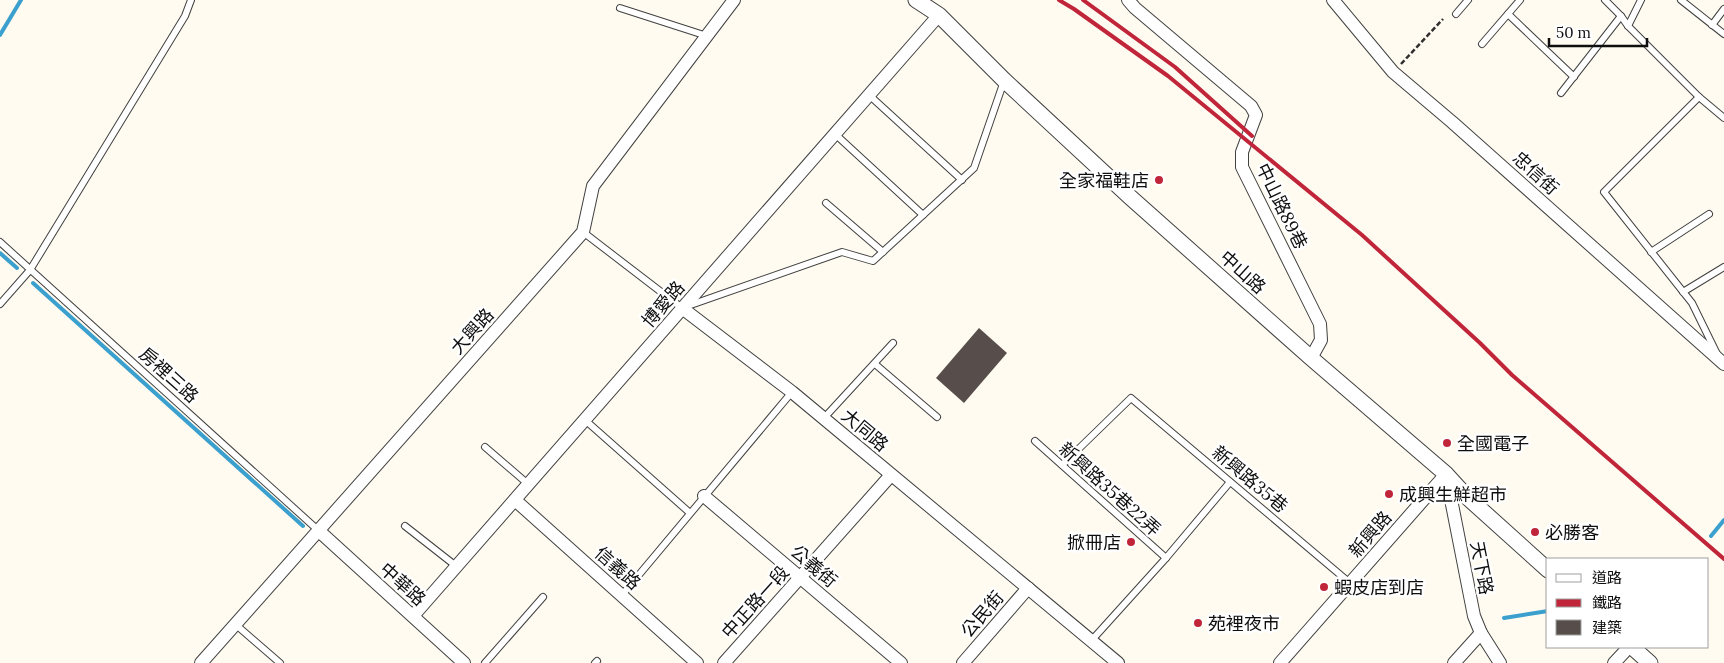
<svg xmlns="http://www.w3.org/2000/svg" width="1724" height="663" font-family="Lora,'Noto Sans TC',serif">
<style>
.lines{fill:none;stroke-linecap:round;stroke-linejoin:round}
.stream{stroke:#3ba0ce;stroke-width:4}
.building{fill:#574e4b}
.service-casing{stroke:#414141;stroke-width:8}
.minor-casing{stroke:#414141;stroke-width:14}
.tertiary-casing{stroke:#414141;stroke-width:17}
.path{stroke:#303030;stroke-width:2.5;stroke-dasharray:5 2.5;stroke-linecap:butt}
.service{stroke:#fff;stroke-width:6}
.minor{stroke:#fff;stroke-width:12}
.tertiary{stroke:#fff;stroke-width:15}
.rail{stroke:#c0253a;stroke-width:4}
.poi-dot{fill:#c0253a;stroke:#fff;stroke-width:2}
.labels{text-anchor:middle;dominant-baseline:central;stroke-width:5;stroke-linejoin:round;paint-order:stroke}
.street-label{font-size:18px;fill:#0e0e0e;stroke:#fff}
.poi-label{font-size:18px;fill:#0e0e0e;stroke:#fff;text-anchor:start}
</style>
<rect width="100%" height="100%" fill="#fffbf0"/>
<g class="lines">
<g class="stream">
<path d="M0,35L21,0"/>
<path d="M0,253L17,268"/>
<path d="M33,283L303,526"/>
<path d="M1711,536L1724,520"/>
<path d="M1504,618L1548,611"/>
</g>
</g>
<path class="building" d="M979,328L1007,353L964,403L936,378Z"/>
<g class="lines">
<g class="service-casing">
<g id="service">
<path d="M1605,0L1621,16L1628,26L1699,97L1724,118"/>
<path d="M1681,0L1724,34"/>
<path d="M620,8L707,36"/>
<path d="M1456,14L1468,0"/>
<path d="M1508,14L1574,77"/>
<path d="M1712,25L1724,9"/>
<path d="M1628,26L1641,0"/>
<path d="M1482,44L1520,0"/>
<path d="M1561,93L1621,16"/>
<path d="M869,95L962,180"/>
<path d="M1699,97L1604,192L1692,303L1717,354"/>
<path d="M835,134L923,215"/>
<path d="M826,203L883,252"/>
<path d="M583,232L682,308L842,252L873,261L974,168L1004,81"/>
<path d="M0,242L319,531"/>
<path d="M1651,252L1709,214"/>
<path d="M1683,292L1724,267"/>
<path d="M0,304L30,270L185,16L191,0"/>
<path d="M875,364L937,417"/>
<path d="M824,418L893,343"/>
<path d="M585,420L690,513"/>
<path d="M1035,441L1166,558"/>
<path d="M485,447L528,484"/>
<path d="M1062,465L1131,398L1350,583"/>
<path d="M405,526L456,566"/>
<path d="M622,595L792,392"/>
<path d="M235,624L280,663"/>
<path d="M1091,641L1166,558L1230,482"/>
<path d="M485,663L543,597"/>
<path d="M595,663L597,661"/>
</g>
</g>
<g class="minor-casing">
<g id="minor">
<path d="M1128,0L1135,8L1251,106L1256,115L1242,152V167L1320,324L1321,340L1311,358"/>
<path d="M1333,0L1393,72L1452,122L1724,364"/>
<path d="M682,308L792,392L1118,663"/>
<path d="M1446,474L1474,616L1481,633L1500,663"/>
<path d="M704,496L901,663"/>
<path d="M515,500L697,663"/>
<path d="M319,531L464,663"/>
<path d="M413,616L939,15"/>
<path d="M201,663L583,232L593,186L734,0"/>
<path d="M724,663L891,475"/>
<path d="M963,663L1028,588"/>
<path d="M1280,663L1446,474"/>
<path d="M1454,663L1481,633"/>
<path d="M1614,663L1629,647"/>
</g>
</g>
<g class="tertiary-casing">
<g id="tertiary">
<path d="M916,0L939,15L1004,80L1130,197L1311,358L1446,474L1467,497L1548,570"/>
<path d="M1632,647L1650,663"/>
</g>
</g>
<path class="path" d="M1401,64L1443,19"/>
<use href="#service" class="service"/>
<use href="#minor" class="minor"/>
<use href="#tertiary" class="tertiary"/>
<g class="rail">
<path d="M1059,0L1074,9L1168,76L1362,235L1480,343L1512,375L1724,559"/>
<path d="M1083,0L1175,67L1252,136"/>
</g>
</g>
<g class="poi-dot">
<circle cx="1159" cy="180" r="5"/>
<circle cx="1447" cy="443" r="5"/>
<circle cx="1389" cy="494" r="5"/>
<circle cx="1535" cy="532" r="5"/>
<circle cx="1131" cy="542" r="5"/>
<circle cx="1324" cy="587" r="5"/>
<circle cx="1198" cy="623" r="5"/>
</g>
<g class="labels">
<g class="street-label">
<text transform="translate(1536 173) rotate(42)">忠信街</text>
<text transform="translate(1282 206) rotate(64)">中山路89巷</text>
<text transform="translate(1243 272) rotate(42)">中山路</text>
<text transform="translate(663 304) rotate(-49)">博愛路</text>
<text transform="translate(472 331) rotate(-48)">大興路</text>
<text transform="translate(169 375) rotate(42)">房裡三路</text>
<text transform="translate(865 430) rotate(40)">大同路</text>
<text transform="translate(1250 479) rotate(40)">新興路35巷</text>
<text transform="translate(1110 489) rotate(42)">新興路35巷22弄</text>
<text transform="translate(1370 534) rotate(-49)">新興路</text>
<text transform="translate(814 566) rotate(40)">公義街</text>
<text transform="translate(618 568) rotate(42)">信義路</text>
<text transform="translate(1482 568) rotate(79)">天下路</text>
<text transform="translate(403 584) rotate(42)">中華路</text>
<text transform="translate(755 602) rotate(-48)">中正路一段</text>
<text transform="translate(982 614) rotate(-49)">公民街</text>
</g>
<g class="poi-label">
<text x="1149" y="180" text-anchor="end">全家福鞋店</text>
<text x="1457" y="443">全國電子</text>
<text x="1399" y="494">成興生鮮超市</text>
<text x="1545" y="532">必勝客</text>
<text x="1121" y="542" text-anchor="end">掀冊店</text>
<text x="1334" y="587">蝦皮店到店</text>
<text x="1208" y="623">苑裡夜市</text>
</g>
</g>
<rect x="1546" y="558" width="162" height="90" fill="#ffffff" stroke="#9f9f9f"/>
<rect x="1556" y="574" width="25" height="8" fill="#ffffff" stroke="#9f9f9f"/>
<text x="1592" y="583" font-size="15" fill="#0e0e0e">道路</text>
<rect x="1556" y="599" width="25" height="8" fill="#c0253a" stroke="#9f9f9f"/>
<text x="1592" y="608" font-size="15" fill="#0e0e0e">鐵路</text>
<rect x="1556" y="620" width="25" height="15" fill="#574e4b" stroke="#9f9f9f"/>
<text x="1592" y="633" font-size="15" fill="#0e0e0e">建築</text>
<path d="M1549 38v8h98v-8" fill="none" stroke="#0e0e0e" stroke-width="2.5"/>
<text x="1556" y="38" font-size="15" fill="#0e0e0e" stroke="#ffffff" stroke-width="4" paint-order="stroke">50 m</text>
</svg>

-------------------------

Exercise objective. Retype every record above exactly as written, but leave out the pictures.

Output below.
<svg xmlns="http://www.w3.org/2000/svg" width="1724" height="663" font-family="Lora,'Noto Sans TC',serif">
<style>
.lines{fill:none;stroke-linecap:round;stroke-linejoin:round}
.stream{stroke:#3ba0ce;stroke-width:4}
.building{fill:#574e4b}
.service-casing{stroke:#414141;stroke-width:8}
.minor-casing{stroke:#414141;stroke-width:14}
.tertiary-casing{stroke:#414141;stroke-width:17}
.path{stroke:#303030;stroke-width:2.5;stroke-dasharray:5 2.5;stroke-linecap:butt}
.service{stroke:#fff;stroke-width:6}
.minor{stroke:#fff;stroke-width:12}
.tertiary{stroke:#fff;stroke-width:15}
.rail{stroke:#c0253a;stroke-width:4}
.poi-dot{fill:#c0253a;stroke:#fff;stroke-width:2}
.labels{text-anchor:middle;dominant-baseline:central;stroke-width:5;stroke-linejoin:round;paint-order:stroke}
.street-label{font-size:18px;fill:#0e0e0e;stroke:#fff}
.poi-label{font-size:18px;fill:#0e0e0e;stroke:#fff;text-anchor:start}
</style>
<rect width="100%" height="100%" fill="#fffbf0"/>
<g class="lines">
<g class="stream">
<path d="M0,35L21,0"/>
<path d="M0,253L17,268"/>
<path d="M33,283L303,526"/>
<path d="M1711,536L1724,520"/>
<path d="M1504,618L1548,611"/>
</g>
</g>
<path class="building" d="M979,328L1007,353L964,403L936,378Z"/>
<g class="lines">
<g class="service-casing">
<g id="service">
<path d="M1605,0L1621,16L1628,26L1699,97L1724,118"/>
<path d="M1681,0L1724,34"/>
<path d="M620,8L707,36"/>
<path d="M1456,14L1468,0"/>
<path d="M1508,14L1574,77"/>
<path d="M1712,25L1724,9"/>
<path d="M1628,26L1641,0"/>
<path d="M1482,44L1520,0"/>
<path d="M1561,93L1621,16"/>
<path d="M869,95L962,180"/>
<path d="M1699,97L1604,192L1692,303L1717,354"/>
<path d="M835,134L923,215"/>
<path d="M826,203L883,252"/>
<path d="M583,232L682,308L842,252L873,261L974,168L1004,81"/>
<path d="M0,242L319,531"/>
<path d="M1651,252L1709,214"/>
<path d="M1683,292L1724,267"/>
<path d="M0,304L30,270L185,16L191,0"/>
<path d="M875,364L937,417"/>
<path d="M824,418L893,343"/>
<path d="M585,420L690,513"/>
<path d="M1035,441L1166,558"/>
<path d="M485,447L528,484"/>
<path d="M1062,465L1131,398L1350,583"/>
<path d="M405,526L456,566"/>
<path d="M622,595L792,392"/>
<path d="M235,624L280,663"/>
<path d="M1091,641L1166,558L1230,482"/>
<path d="M485,663L543,597"/>
<path d="M595,663L597,661"/>
</g>
</g>
<g class="minor-casing">
<g id="minor">
<path d="M1128,0L1135,8L1251,106L1256,115L1242,152V167L1320,324L1321,340L1311,358"/>
<path d="M1333,0L1393,72L1452,122L1724,364"/>
<path d="M682,308L792,392L1118,663"/>
<path d="M1446,474L1474,616L1481,633L1500,663"/>
<path d="M704,496L901,663"/>
<path d="M515,500L697,663"/>
<path d="M319,531L464,663"/>
<path d="M413,616L939,15"/>
<path d="M201,663L583,232L593,186L734,0"/>
<path d="M724,663L891,475"/>
<path d="M963,663L1028,588"/>
<path d="M1280,663L1446,474"/>
<path d="M1454,663L1481,633"/>
<path d="M1614,663L1629,647"/>
</g>
</g>
<g class="tertiary-casing">
<g id="tertiary">
<path d="M916,0L939,15L1004,80L1130,197L1311,358L1446,474L1467,497L1548,570"/>
<path d="M1632,647L1650,663"/>
</g>
</g>
<path class="path" d="M1401,64L1443,19"/>
<use href="#service" class="service"/>
<use href="#minor" class="minor"/>
<use href="#tertiary" class="tertiary"/>
<g class="rail">
<path d="M1059,0L1074,9L1168,76L1362,235L1480,343L1512,375L1724,559"/>
<path d="M1083,0L1175,67L1252,136"/>
</g>
</g>
<g class="poi-dot">
<circle cx="1159" cy="180" r="5"/>
<circle cx="1447" cy="443" r="5"/>
<circle cx="1389" cy="494" r="5"/>
<circle cx="1535" cy="532" r="5"/>
<circle cx="1131" cy="542" r="5"/>
<circle cx="1324" cy="587" r="5"/>
<circle cx="1198" cy="623" r="5"/>
</g>
<g class="labels">
<g class="street-label">
<text transform="translate(1536 173) rotate(42)">忠信街</text>
<text transform="translate(1282 206) rotate(64)">中山路89巷</text>
<text transform="translate(1243 272) rotate(42)">中山路</text>
<text transform="translate(663 304) rotate(-49)">博愛路</text>
<text transform="translate(472 331) rotate(-48)">大興路</text>
<text transform="translate(169 375) rotate(42)">房裡三路</text>
<text transform="translate(865 430) rotate(40)">大同路</text>
<text transform="translate(1250 479) rotate(40)">新興路35巷</text>
<text transform="translate(1110 489) rotate(42)">新興路35巷22弄</text>
<text transform="translate(1370 534) rotate(-49)">新興路</text>
<text transform="translate(814 566) rotate(40)">公義街</text>
<text transform="translate(618 568) rotate(42)">信義路</text>
<text transform="translate(1482 568) rotate(79)">天下路</text>
<text transform="translate(403 584) rotate(42)">中華路</text>
<text transform="translate(755 602) rotate(-48)">中正路一段</text>
<text transform="translate(982 614) rotate(-49)">公民街</text>
</g>
<g class="poi-label">
<text x="1149" y="180" text-anchor="end">全家福鞋店</text>
<text x="1457" y="443">全國電子</text>
<text x="1399" y="494">成興生鮮超市</text>
<text x="1545" y="532">必勝客</text>
<text x="1121" y="542" text-anchor="end">掀冊店</text>
<text x="1334" y="587">蝦皮店到店</text>
<text x="1208" y="623">苑裡夜市</text>
</g>
</g>
<rect x="1546" y="558" width="162" height="90" fill="#ffffff" stroke="#9f9f9f"/>
<rect x="1556" y="574" width="25" height="8" fill="#ffffff" stroke="#9f9f9f"/>
<text x="1592" y="583" font-size="15" fill="#0e0e0e">道路</text>
<rect x="1556" y="599" width="25" height="8" fill="#c0253a" stroke="#9f9f9f"/>
<text x="1592" y="608" font-size="15" fill="#0e0e0e">鐵路</text>
<rect x="1556" y="620" width="25" height="15" fill="#574e4b" stroke="#9f9f9f"/>
<text x="1592" y="633" font-size="15" fill="#0e0e0e">建築</text>
<path d="M1549 38v8h98v-8" fill="none" stroke="#0e0e0e" stroke-width="2.5"/>
<text x="1556" y="38" font-size="15" fill="#0e0e0e" stroke="#ffffff" stroke-width="4" paint-order="stroke">50 m</text>
</svg>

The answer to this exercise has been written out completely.